Abortion in the UK is now a very safe procedure that is actually less risky than having a baby. However, this wasn’t always the case.
Risks of Abortion in the Past
Abortions have been performed in various ways for thousands of years, often using ineffective and unsafe methods that risked:
- Damage to the womb or cervix when instruments were inserted into the vagina
- Blood loss after the abortion
- Poisoning by toxic substances used to try to induce the abortion
- Infection, especially before proper hygiene standards were understood or antibiotics developed that could treat the infection
Abortion continued to be very risky even into the 20th century as women were still unable to access care legally. In the 1920s/30s, around 15% of all maternal deaths were due to unsafe abortions. It was such a significant problem that it inspired movements to legalise abortion.

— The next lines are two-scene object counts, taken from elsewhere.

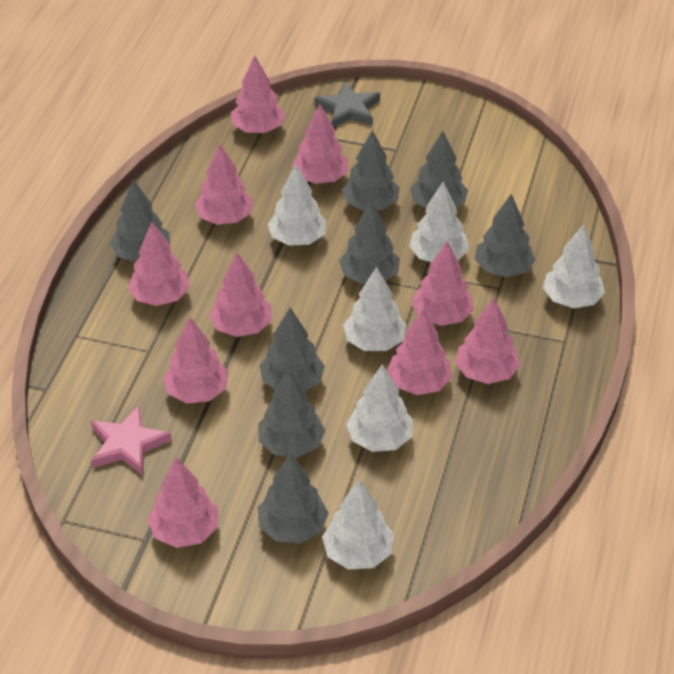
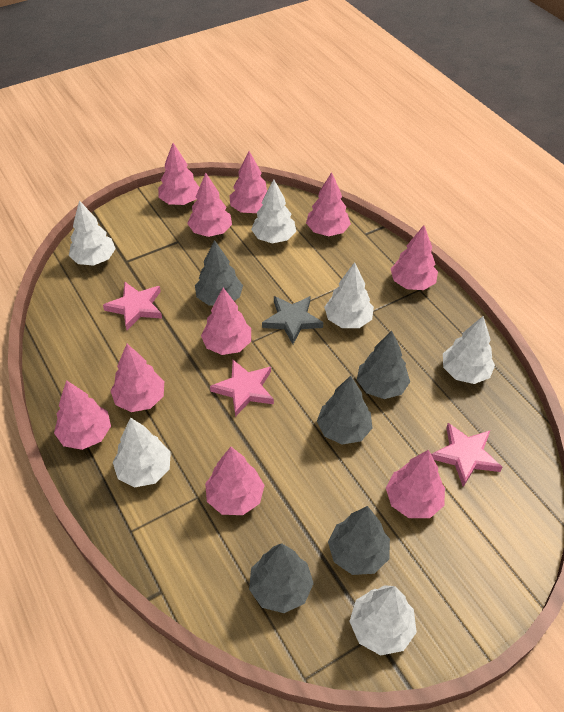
grey tree: 8 -> 5
pink star: 1 -> 3

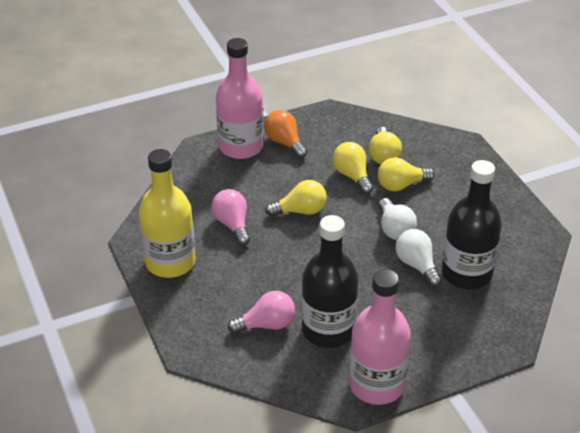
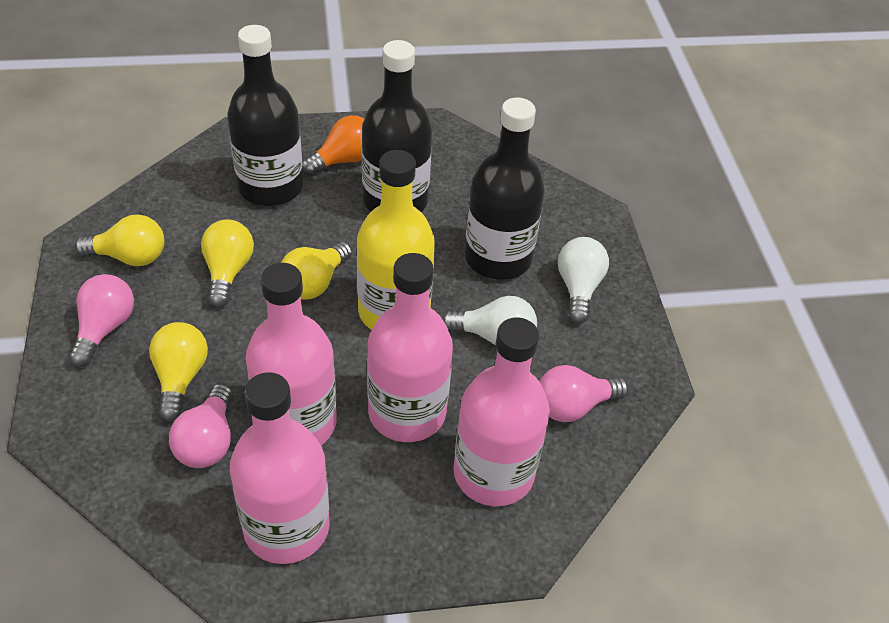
black bottle: 2 -> 3
pink bottle: 2 -> 4
pink light bulb: 2 -> 3

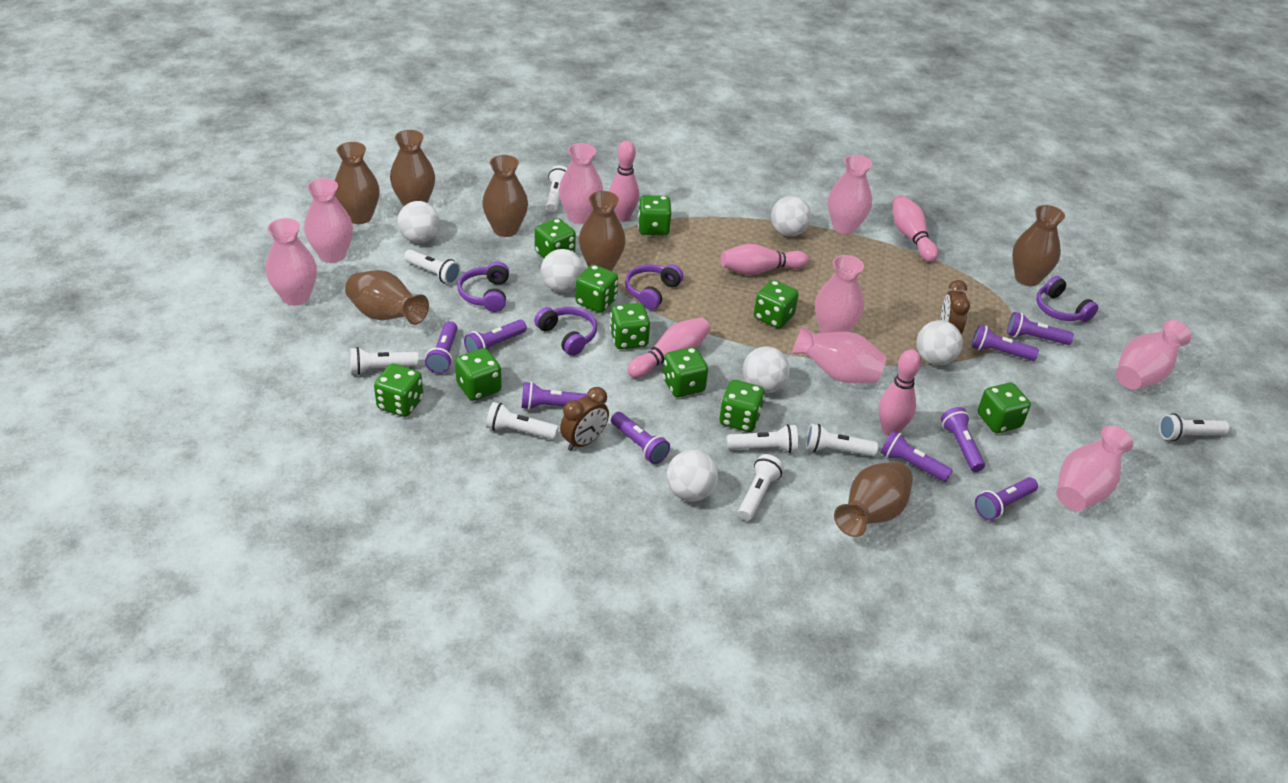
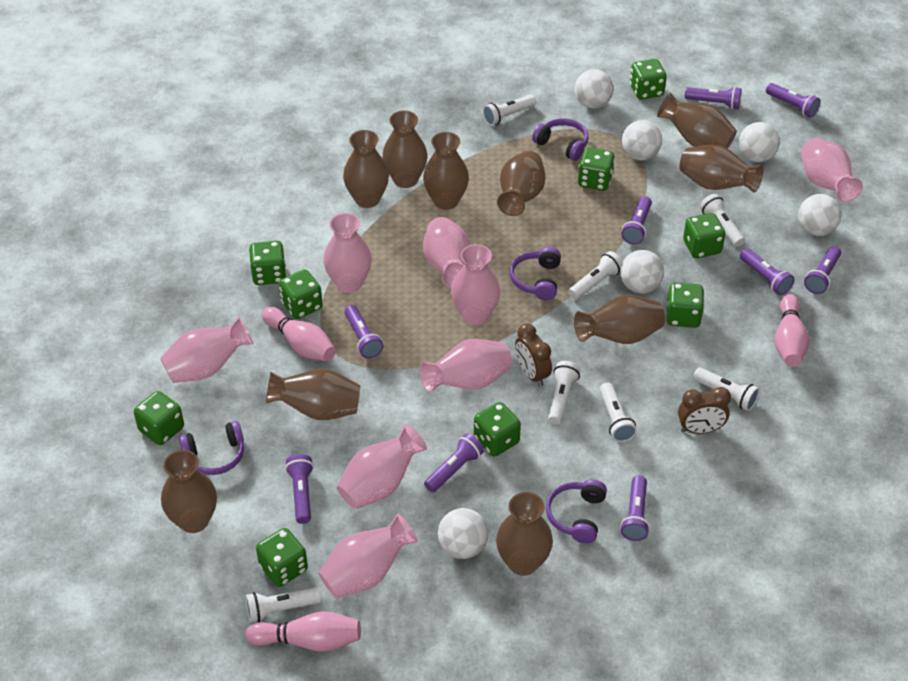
brown vase: 7 -> 10
green dice: 10 -> 9
pink bowling pin: 5 -> 3
white flashlight: 8 -> 7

Why Did Women Take These Risks?
Women in the past attempted abortion to escape the very high risks of pregnancy and childbirth or the serious social and financial repercussions of having a child, especially if they were unmarried. Women had far fewer opportunities to work in the past and having a child could make it impossible to get a job, even when married or widowed. It could therefore be impossible for a woman to support a child. Single women or those who were believed to have committed adultery were also at risk of being socially ostracised or punished if they became pregnant. Many women were willing to take the risk of an unsafe abortion over those associated with giving birth.
Illegal and Unsafe Abortions Today
While women in the UK now have access to safe and legal abortions, this isn’t the case for everyone. In some parts of the world access to abortion is very restricted or completely blocked. Around half of all the abortions that take place in the world today are still performed without medical supervision. Many of these abortions pose a significant risk of the health and life of the mother.